[erlang-questions] heart restarting erlang node

Fri Jul 30 16:55:25 CEST 2010

Hi List,

Sorry if this is noise, just finishing off this thread in case it comes up
in anyones google search in the future.

This problem appears to have fixed itself when we convinced our customer to
go for a hardware reboot. We also changed the +A attribute from 256 to 128
but we can't say that's what caused this to go away. Previously it was
restarting approx every 1.5 days but has now been up for 22.
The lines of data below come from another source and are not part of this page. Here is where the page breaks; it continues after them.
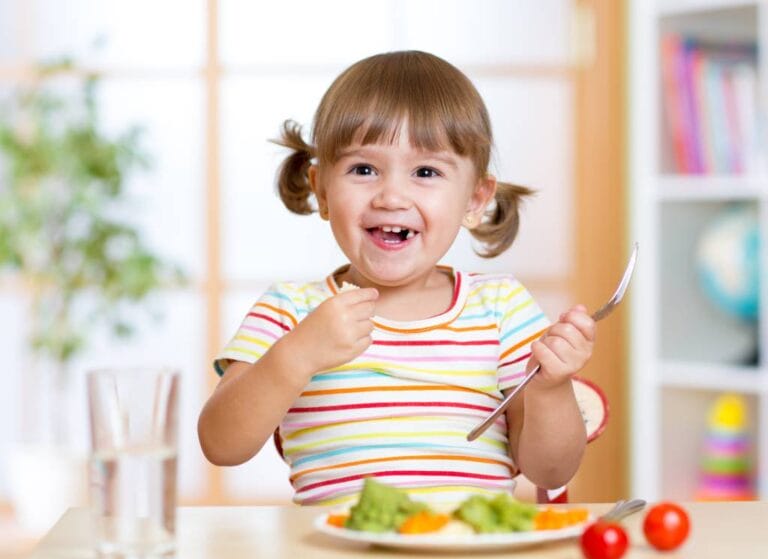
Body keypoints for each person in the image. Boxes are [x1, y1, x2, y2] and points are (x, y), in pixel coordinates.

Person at [198, 50, 595, 507]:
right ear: (322, 188)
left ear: (475, 198)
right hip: (339, 557)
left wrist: (549, 388)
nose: (391, 196)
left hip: (467, 553)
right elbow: (220, 445)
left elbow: (551, 470)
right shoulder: (290, 310)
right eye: (363, 169)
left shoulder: (502, 307)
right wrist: (296, 355)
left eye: (426, 172)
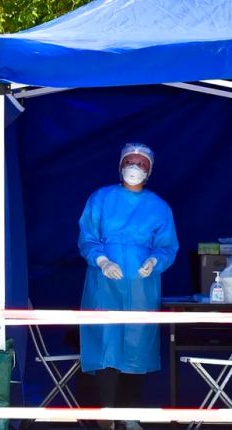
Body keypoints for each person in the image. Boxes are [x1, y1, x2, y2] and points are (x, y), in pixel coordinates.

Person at [78, 143, 178, 430]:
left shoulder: (159, 207)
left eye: (141, 163)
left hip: (141, 285)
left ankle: (130, 413)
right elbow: (88, 236)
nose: (135, 167)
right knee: (107, 344)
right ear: (121, 164)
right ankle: (108, 413)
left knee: (137, 347)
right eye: (130, 161)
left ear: (149, 170)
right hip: (104, 282)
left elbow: (167, 246)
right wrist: (101, 260)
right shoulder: (101, 198)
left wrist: (153, 262)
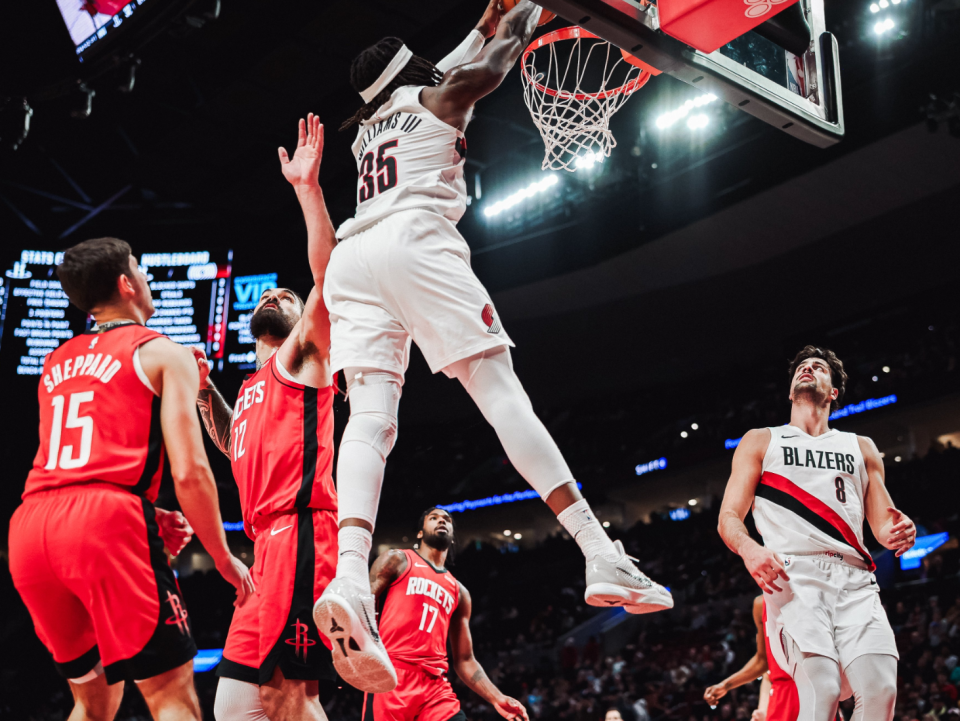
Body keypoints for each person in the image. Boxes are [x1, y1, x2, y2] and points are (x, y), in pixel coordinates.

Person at [313, 0, 672, 693]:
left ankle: (350, 575)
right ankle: (599, 551)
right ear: (412, 75)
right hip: (413, 239)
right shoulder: (437, 98)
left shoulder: (368, 133)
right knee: (500, 392)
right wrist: (527, 11)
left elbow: (450, 61)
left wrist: (483, 20)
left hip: (353, 261)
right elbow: (492, 61)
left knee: (370, 421)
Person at [8, 237, 254, 721]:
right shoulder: (163, 351)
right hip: (103, 525)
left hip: (30, 531)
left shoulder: (55, 362)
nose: (145, 277)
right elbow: (190, 471)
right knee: (171, 696)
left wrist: (148, 514)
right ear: (126, 283)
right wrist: (224, 558)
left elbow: (75, 464)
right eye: (140, 269)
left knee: (93, 702)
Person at [193, 115, 340, 721]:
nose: (273, 295)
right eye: (265, 295)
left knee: (282, 699)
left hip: (301, 535)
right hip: (266, 550)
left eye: (287, 296)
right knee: (244, 706)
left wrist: (308, 189)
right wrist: (205, 391)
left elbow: (327, 277)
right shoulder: (253, 387)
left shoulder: (304, 357)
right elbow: (234, 443)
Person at [718, 346, 916, 721]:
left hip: (856, 579)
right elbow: (728, 516)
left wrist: (900, 530)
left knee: (882, 692)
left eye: (819, 367)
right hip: (794, 577)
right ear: (790, 391)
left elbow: (883, 525)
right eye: (802, 367)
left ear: (834, 391)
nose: (807, 369)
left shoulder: (861, 446)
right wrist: (750, 549)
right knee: (822, 690)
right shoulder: (761, 440)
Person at [365, 507, 529, 721]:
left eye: (447, 519)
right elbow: (361, 607)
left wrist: (497, 698)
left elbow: (465, 660)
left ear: (452, 537)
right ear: (420, 533)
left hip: (435, 688)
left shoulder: (459, 592)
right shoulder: (397, 559)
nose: (441, 521)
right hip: (391, 676)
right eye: (433, 518)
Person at [704, 596, 800, 721]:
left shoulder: (809, 594)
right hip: (780, 696)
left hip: (809, 689)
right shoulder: (760, 604)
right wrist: (725, 685)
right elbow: (763, 660)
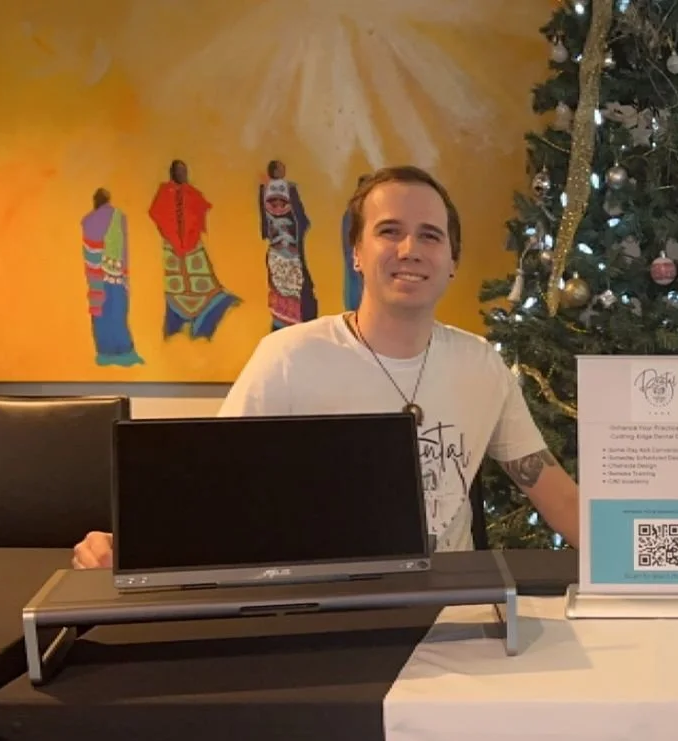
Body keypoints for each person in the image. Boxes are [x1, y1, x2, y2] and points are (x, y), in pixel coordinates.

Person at [72, 165, 579, 569]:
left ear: (452, 261)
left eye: (430, 236)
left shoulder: (481, 364)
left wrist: (644, 563)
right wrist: (126, 545)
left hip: (452, 615)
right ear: (357, 253)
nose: (410, 250)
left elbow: (552, 490)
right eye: (389, 232)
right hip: (326, 611)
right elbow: (212, 487)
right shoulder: (289, 358)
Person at [149, 159, 242, 340]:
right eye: (180, 171)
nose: (183, 174)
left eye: (185, 170)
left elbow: (201, 208)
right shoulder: (163, 192)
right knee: (176, 288)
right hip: (172, 251)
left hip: (193, 247)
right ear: (172, 173)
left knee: (205, 283)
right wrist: (171, 236)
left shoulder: (192, 193)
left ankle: (203, 320)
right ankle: (178, 326)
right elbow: (157, 213)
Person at [80, 188, 143, 367]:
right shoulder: (119, 217)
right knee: (117, 311)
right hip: (115, 274)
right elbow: (123, 251)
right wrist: (126, 277)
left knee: (102, 313)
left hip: (96, 276)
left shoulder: (87, 221)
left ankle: (104, 352)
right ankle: (123, 352)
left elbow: (88, 251)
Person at [259, 160, 318, 330]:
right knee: (288, 286)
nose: (278, 206)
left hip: (285, 250)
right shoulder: (287, 189)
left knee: (291, 286)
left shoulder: (266, 190)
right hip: (285, 251)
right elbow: (300, 219)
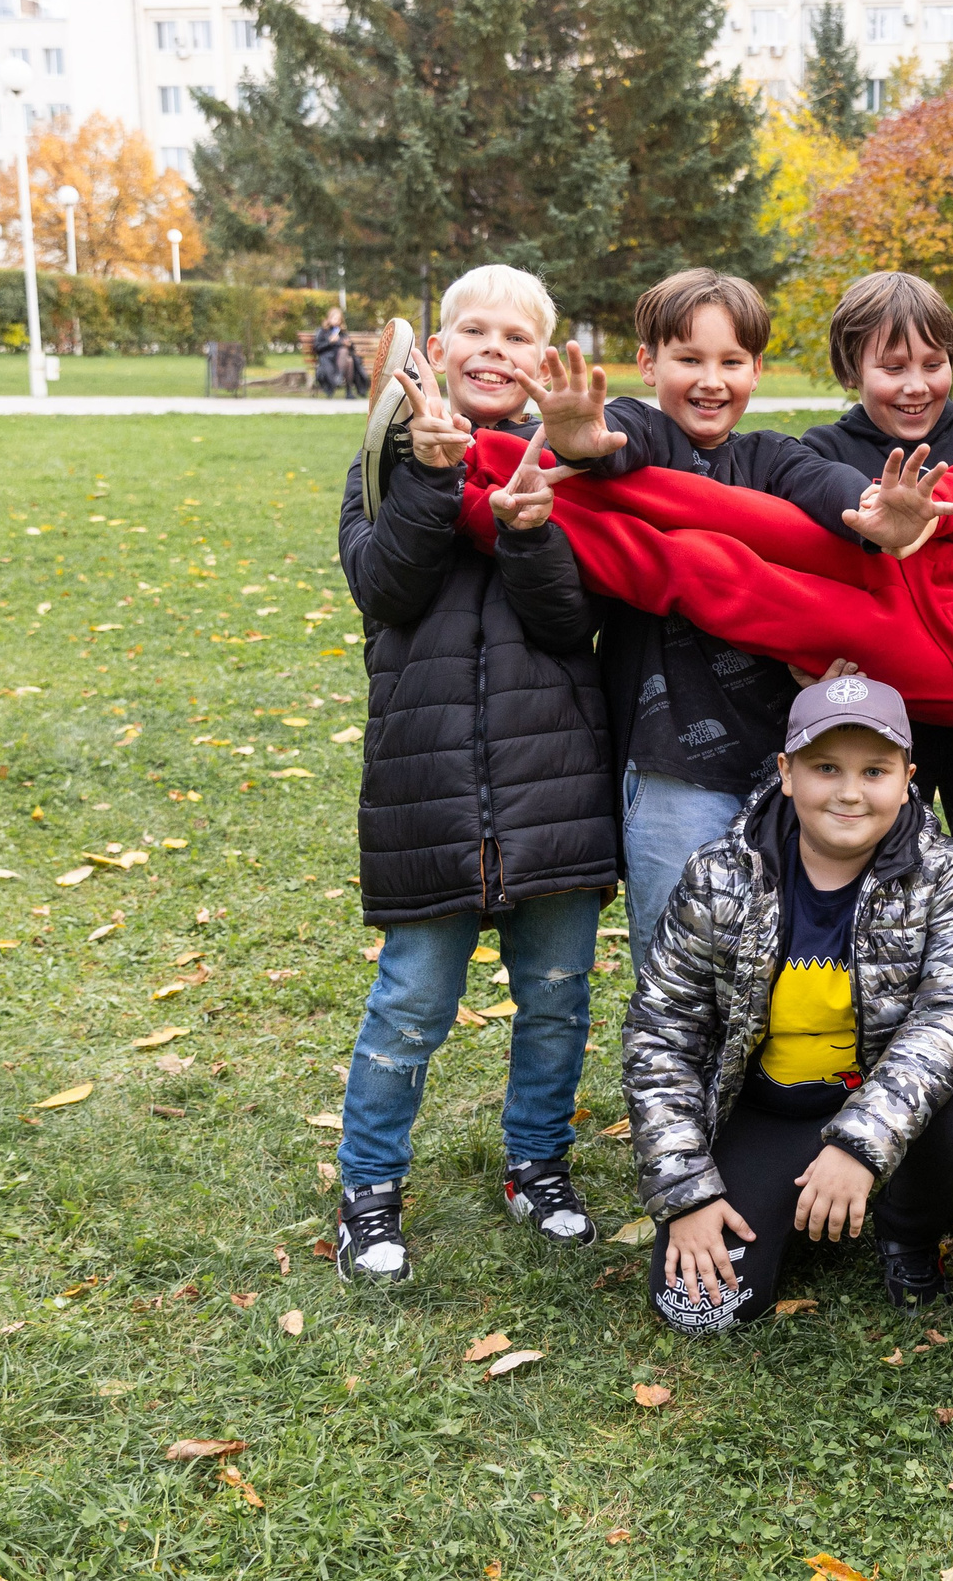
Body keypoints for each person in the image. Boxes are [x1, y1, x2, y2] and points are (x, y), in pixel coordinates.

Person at [464, 363, 953, 766]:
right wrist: (919, 513)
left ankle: (483, 507)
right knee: (730, 512)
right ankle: (487, 451)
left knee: (711, 573)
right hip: (921, 569)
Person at [327, 263, 617, 1282]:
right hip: (428, 788)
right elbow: (386, 588)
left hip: (554, 787)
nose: (493, 349)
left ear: (543, 361)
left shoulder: (573, 469)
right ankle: (369, 1184)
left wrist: (531, 527)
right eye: (473, 331)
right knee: (411, 1000)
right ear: (436, 350)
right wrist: (438, 479)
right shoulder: (381, 465)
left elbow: (572, 621)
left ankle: (537, 1161)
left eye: (516, 336)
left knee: (555, 993)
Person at [486, 268, 881, 981]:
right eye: (688, 359)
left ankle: (765, 1095)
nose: (711, 380)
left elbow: (827, 490)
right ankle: (674, 1094)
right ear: (648, 363)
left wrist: (877, 510)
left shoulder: (771, 457)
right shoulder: (644, 433)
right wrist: (580, 438)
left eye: (731, 361)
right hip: (671, 765)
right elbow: (614, 438)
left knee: (785, 954)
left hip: (779, 760)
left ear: (758, 369)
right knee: (680, 966)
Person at [627, 675, 953, 1332]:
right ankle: (795, 1203)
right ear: (787, 771)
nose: (850, 791)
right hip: (770, 1107)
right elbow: (662, 1031)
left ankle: (903, 1226)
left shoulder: (948, 872)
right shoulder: (719, 873)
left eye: (874, 770)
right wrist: (685, 1191)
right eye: (825, 767)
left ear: (908, 776)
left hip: (887, 1101)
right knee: (699, 1311)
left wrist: (860, 1144)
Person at [797, 272, 953, 980]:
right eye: (893, 366)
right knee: (870, 879)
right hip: (876, 714)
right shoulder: (821, 453)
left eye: (932, 364)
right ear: (851, 368)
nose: (915, 385)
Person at [312, 306, 365, 399]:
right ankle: (347, 390)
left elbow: (352, 348)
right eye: (334, 318)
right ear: (329, 318)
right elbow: (317, 347)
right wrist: (330, 342)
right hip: (328, 359)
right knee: (348, 359)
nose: (337, 321)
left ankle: (340, 378)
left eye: (339, 319)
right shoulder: (322, 331)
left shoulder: (342, 332)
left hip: (342, 360)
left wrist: (349, 345)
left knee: (348, 358)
Not being able to reproduce this on our test site we didn't have an
opportunity to chase it down and find a definitive cause and solution. For
anyone reading this who has a node inexplicably restarting on a customers
site, I sympathise! Ask them to reboot the HW if it doesn't make you look
like you're clutching at straws! ;-)

//Tom.

On Sun, Jun 27, 2010 at 5:14 PM, tom kelly <ttom.kelly@REDACTED> wrote:

> Hi Scott,
> Thanks for your very useful answers!
> We found some segmentation errors reported by the OS so we were starting to
> think that heart wasn't the problem after all.
> This is proving difficult to pin down as it's on a customers site and
> happens at very irregular intervals.
> For anyone else experiencing similar problems we'll inform the list if we
> find a definitive solution.
> //Tom.
>
>
>
> On Sat, Jun 26, 2010 at 12:37 AM, Scott Lystig Fritchie <
> fritchie@REDACTED> wrote:
>
>> tom kelly <ttom.kelly@REDACTED> wrote:
>>
>> tk> We've found this post from Serge Aleynikov which we're
>> tk> investigating:
>> tk>
>> http://www.erlang.org/pipermail/erlang-questions/2006-December/024365.html
>>
>> tk> But I'm not yet sure it's the same issue. This can cause heart to
>> tk> restart our system but only after memory usage was sustained around
>> tk> 90% for 5-10 minutes which wasn't the case for all of our restarts.
>>
>> Tom, if your Erlang process is causing your OS to page VM to/from disk,
>> then all expectations of soft realtime performance will be thrown out
>> the window.  If the VM tries to do something simple like "char foo =
>> *(some_pointer)", and if some_pointer points to a page that isn't
>> resident in RAM, that thread will wait a *long* time before progress can
>> be made again.  Typically you've got 1 scheduler thread per CPU, but if
>> your working set isn't resident in RAM, you'll quickly block all
>> scheduler threads...
>>
>> ... and then when it comes time to answer a heartbeat, you won't do it
>> in time, and you'll be killed because you're too !@#$! slow.
>>
>> If you're using Linux, crank the /proc/vm/*swappiness* (I forget the
>> exact path) down to 0.  Many kernels (RedHat comes to mind) use 60,
>> which is not what you want a snappy server to do.
>>
>> If you can't blame your OS for moving your VM's pages to RAM, you'll
>> have to blame yourself: use less data or buy more RAM.  :-)
>>
>> -Scott
>>
>
>